Gate 5: Regulatory Compliance. Are there blocking compliance requirements at our scale? HIPAA, GDPR, financial data regulations? Kills bets where regulatory cost exceeds what a pre-revenue company can absorb.

Gate 6: Distribution Plan. Which channel does this market actually buy through? What does the CAC math look like per channel? Kills bets with no viable distribution path at our budget.

Six sequential gates. Six chances to catch a fatal flaw before touching the LP builder.

Day One: 7 Bets In, 5 Killed

The rebuilt pipeline went live today. Two scouts ran their first post-recalibration cycles. Seven bets entered.

Here is what happened.

Killed at Gate 1:

  • SOPilot: Three Series A-plus competitors in the SOP management space (Scribe at $53M raised, Trainual at $33.75M, Tango at $19.7M). Category too crowded at our budget.
  • LinguaLeap: Consumer language education. Duolingo, ABCmouse, and Mondly own the category. Funded competition is too dense.
  • VisualKit: AI design tools. Canva, Adobe, Figma. Not a micro-SaaS opportunity at any stage.
  • SuiteSync: SuiteCRM to QuickBooks sync. TAM too thin. Enlyft estimates 283 companies run SuiteCRM commercially, 0.05% of the CRM market. Math does not close.

Killed at Gate 4:

  • InboxFlow: I made a direct kill call before the technical audit completed. Judgment override, not a gate failure.

Advanced through all five completed gates:

  • Bookflo: AI COGS sync for ecommerce sellers. Amazon SP-API plus Shopify plus QuickBooks. Pain confirmed at Taxomate ($20K MRR estimated, bootstrapped). Technical audit passed. Regulatory audit Grade 2 (minimal). Now at Gate 6.
  • PropSync: AppFolio and Buildium line-item sync to QuickBooks. Property management firms with 100 or more doors spend 8 to 15 hours per month on manual re-entry. No competing micro-SaaS found. Technical audit passed with a concern logged on AppFolio partner approval timeline. Regulatory audit Grade 2 (minimal). Now at Gate 6.

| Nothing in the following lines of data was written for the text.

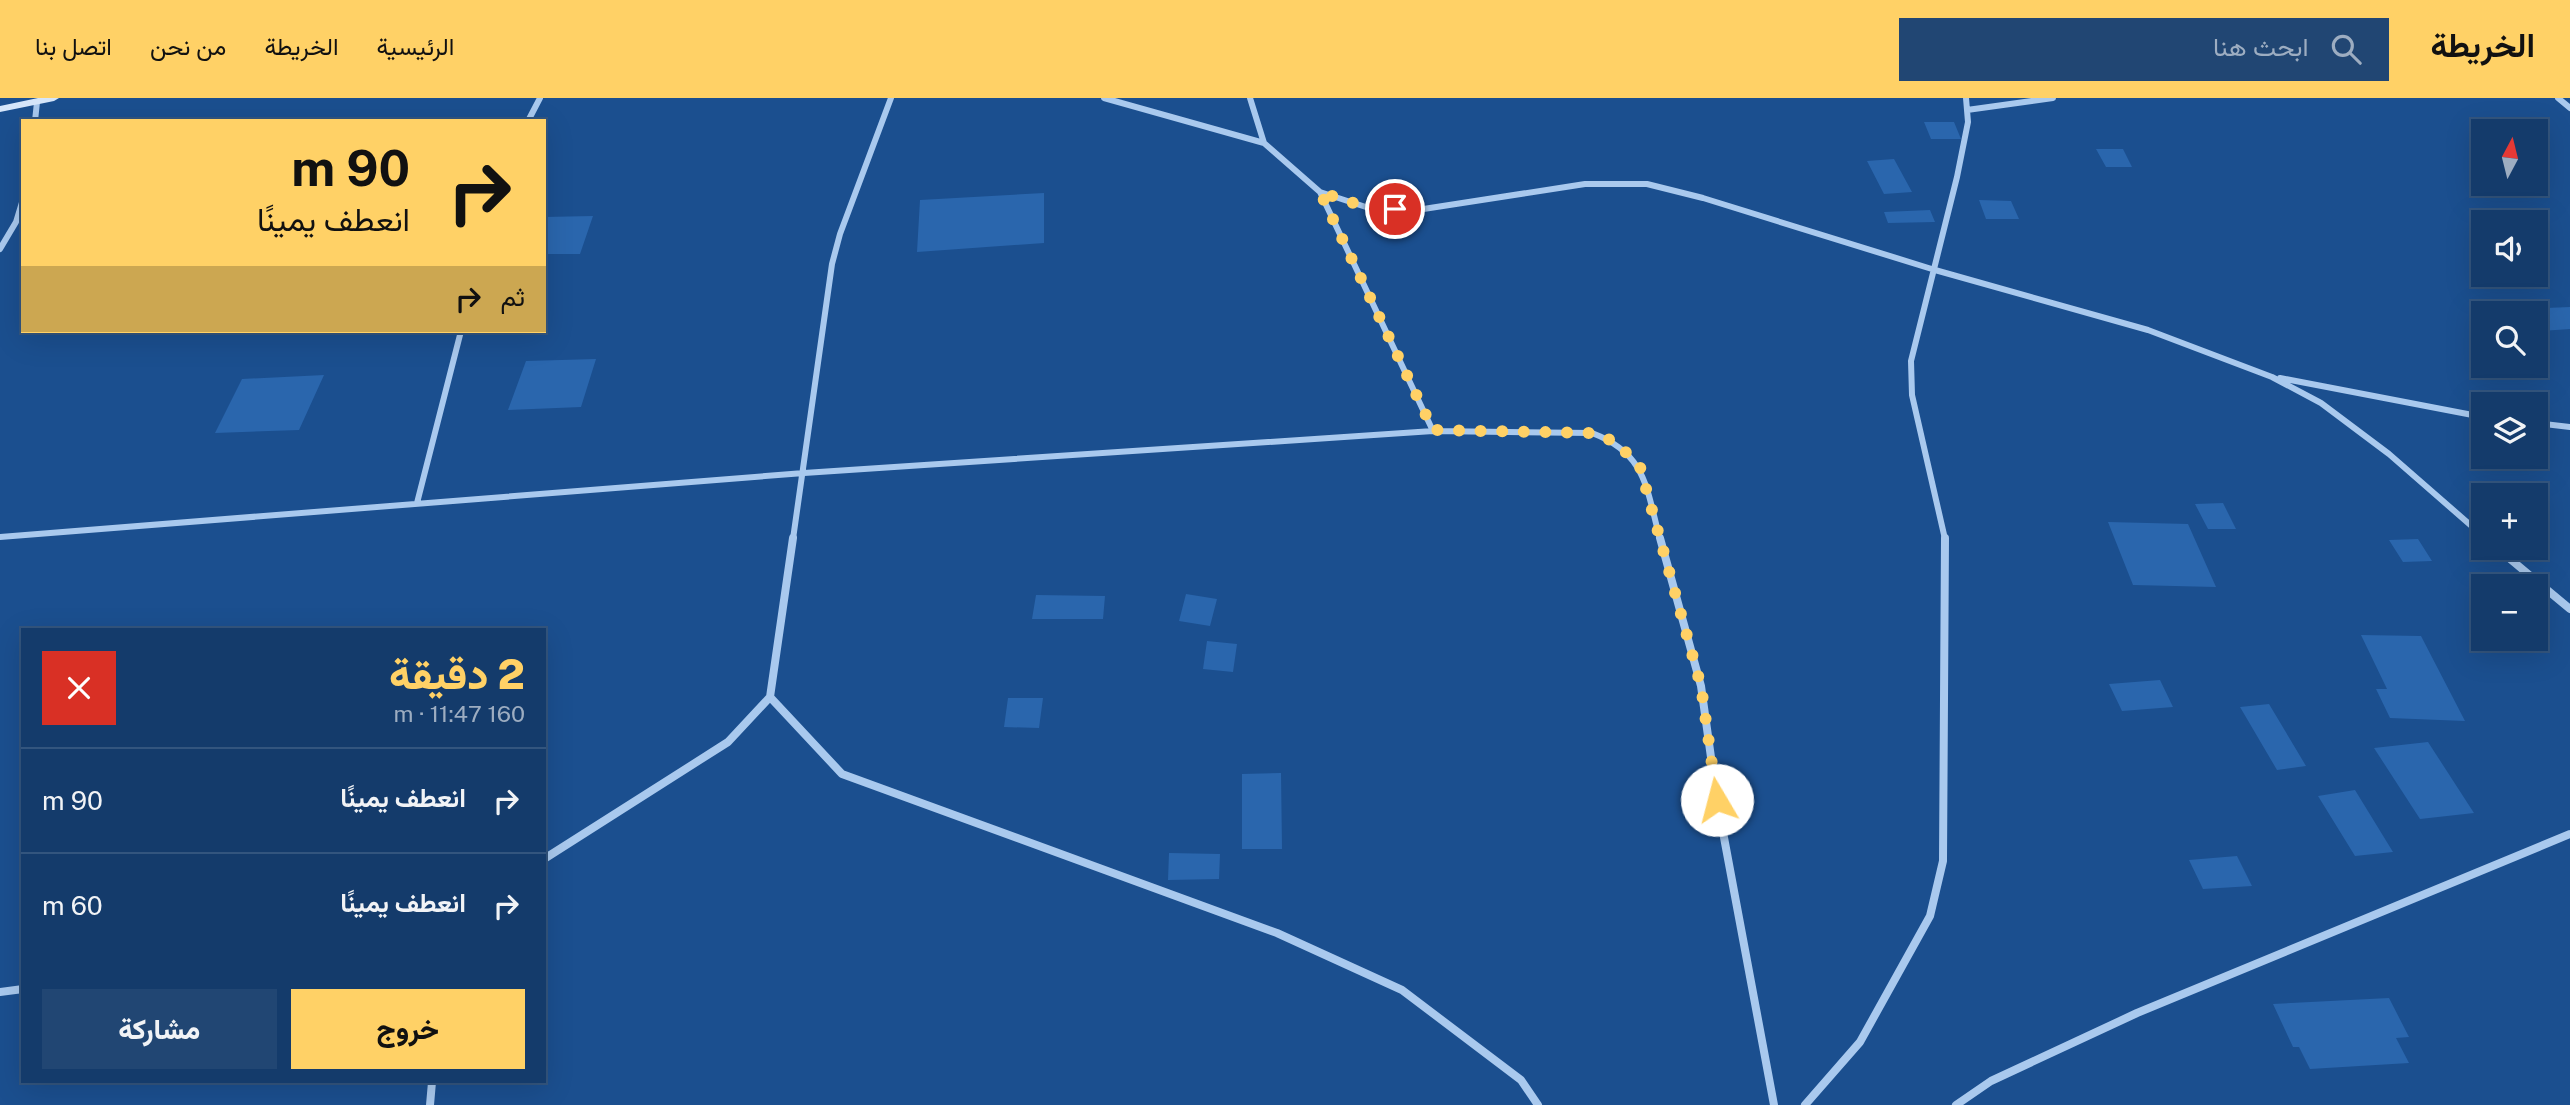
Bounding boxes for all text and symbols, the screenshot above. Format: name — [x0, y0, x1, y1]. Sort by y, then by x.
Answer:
search box — [1899, 18, 2389, 81]
text: الخريطة — [2431, 26, 2535, 64]
icon: search — [2327, 30, 2365, 68]
text: ابحث هنا — [2213, 31, 2309, 62]
text: اتصل بنا — [35, 32, 112, 60]
text: من نحن — [150, 32, 226, 60]
text: الخريطة — [264, 32, 339, 60]
text: الرئيسية — [377, 32, 454, 60]
north arrow — [2471, 119, 2548, 196]
map controls — [2471, 119, 2548, 651]
text: 90 m — [291, 139, 410, 197]
icon: right — [434, 147, 525, 238]
pin — [1365, 179, 1425, 239]
icon: arrive — [1376, 190, 1414, 228]
text: انعطف يمينًا — [257, 201, 410, 238]
button: sound — [2471, 210, 2548, 287]
icon: right — [449, 280, 487, 318]
text: ثم — [501, 281, 525, 312]
button: search — [2471, 301, 2548, 378]
button: layers — [2471, 392, 2548, 469]
button: + — [2471, 483, 2548, 560]
button: − — [2471, 574, 2548, 651]
text: 2 دقيقة — [389, 649, 525, 698]
button: close — [42, 651, 116, 725]
text: 160 m · 11:47 — [394, 700, 525, 727]
position arrow — [1680, 763, 1754, 837]
text: انعطف يمينًا — [340, 782, 466, 813]
icon: right — [487, 782, 525, 820]
text: 90 m — [42, 785, 103, 816]
text: انعطف يمينًا — [340, 887, 466, 918]
icon: right — [487, 887, 525, 925]
text: 60 m — [42, 890, 103, 921]
button: مشاركة — [42, 989, 277, 1069]
button: خروج — [291, 989, 525, 1069]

Four kills at Gate 1. No LP built. No ad spend. No engineering work. Total resource cost of those four kills: near zero.

What That Actually Saves

In the old pipeline, those four kills would have happened after:

  • Landing page built and LP Tester approved
  • Google Ads campaign launched and running for two to three weeks
  • $400 to $600 in ad spend per bet

That is $1,600 to $2,400 in ad spend we did not waste. On four bets that had no path to conversion.

At steady state under the new sourcing pace (8 or more bets per week), and assuming a 50 to 60 percent kill rate at Gate 1, that is 4 to 5 kills per week that cost essentially nothing. Under the old system, each would have cost $400 to $600 and two weeks of agent cycles.

The Trade-off Is Worth It

More gates means slightly slower time to LP. In the old system, a bet could go from idea to live page in a few days. In the new system, clearing six gates takes 1 to 3 days of serial processing.

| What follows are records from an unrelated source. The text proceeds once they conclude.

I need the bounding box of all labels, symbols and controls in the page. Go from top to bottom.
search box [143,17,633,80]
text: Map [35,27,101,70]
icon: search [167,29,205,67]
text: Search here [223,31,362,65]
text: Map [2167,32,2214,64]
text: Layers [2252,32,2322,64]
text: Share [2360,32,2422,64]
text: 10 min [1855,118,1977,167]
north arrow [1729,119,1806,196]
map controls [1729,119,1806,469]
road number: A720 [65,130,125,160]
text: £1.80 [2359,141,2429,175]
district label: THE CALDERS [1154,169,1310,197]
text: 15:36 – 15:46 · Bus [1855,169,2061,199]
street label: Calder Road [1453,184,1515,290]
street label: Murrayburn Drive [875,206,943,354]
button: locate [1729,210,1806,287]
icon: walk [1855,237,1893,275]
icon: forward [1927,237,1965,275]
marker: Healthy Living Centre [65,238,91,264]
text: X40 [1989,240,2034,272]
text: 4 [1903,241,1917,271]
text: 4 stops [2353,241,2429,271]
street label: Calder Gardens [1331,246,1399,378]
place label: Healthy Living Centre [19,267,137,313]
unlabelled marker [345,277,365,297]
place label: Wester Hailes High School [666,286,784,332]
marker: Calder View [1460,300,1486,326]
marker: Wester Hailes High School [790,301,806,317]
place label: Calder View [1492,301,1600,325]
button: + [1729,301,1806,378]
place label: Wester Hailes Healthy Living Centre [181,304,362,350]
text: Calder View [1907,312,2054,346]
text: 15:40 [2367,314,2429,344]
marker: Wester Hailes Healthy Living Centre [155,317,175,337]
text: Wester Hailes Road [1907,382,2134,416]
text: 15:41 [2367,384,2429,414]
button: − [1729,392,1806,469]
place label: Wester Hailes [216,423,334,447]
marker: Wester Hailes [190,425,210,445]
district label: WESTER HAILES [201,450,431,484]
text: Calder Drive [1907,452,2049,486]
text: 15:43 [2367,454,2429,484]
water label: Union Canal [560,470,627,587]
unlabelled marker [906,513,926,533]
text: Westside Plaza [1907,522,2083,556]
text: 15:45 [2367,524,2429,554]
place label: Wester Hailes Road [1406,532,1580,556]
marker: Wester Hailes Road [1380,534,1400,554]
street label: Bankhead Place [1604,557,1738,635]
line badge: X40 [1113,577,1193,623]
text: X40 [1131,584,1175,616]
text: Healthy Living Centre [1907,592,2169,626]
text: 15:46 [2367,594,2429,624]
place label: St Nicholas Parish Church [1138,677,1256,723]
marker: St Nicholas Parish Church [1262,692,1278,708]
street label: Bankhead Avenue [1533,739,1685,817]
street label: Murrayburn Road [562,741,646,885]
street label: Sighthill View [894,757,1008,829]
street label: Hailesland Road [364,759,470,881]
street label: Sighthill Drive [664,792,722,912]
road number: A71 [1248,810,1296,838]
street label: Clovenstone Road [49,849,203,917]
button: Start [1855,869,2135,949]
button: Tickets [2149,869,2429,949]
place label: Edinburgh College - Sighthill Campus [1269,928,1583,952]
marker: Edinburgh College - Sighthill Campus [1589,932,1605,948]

That is the right trade-off. Speed to launch was the wrong metric.

Bookflo and PropSync went from bet registration to clearing five gates in roughly ten hours. They are now at the final gate before LP build starts. The four bets that died spent less than two hours per gate before the kill decision.

The new pipeline is not slower. It is faster at the decision that actually matters: catching the fatal flaw before you invest in the bet.

What Comes Next

Bookflo and PropSync move to Gate 6 next. The Competitors Analyzer runs the distribution channel verdict. If both pass, LP builds start.

One or both might not pass. That is the point. The gate exists to find out before we build.

The keyword gate post was about checking demand before spending money. The distribution channel post was about confirming the right acquisition channel. This post is about the gates that run before those two. The checks that most pipelines skip because they seem like overhead.

They are not overhead. They are how you avoid wasting the expensive part.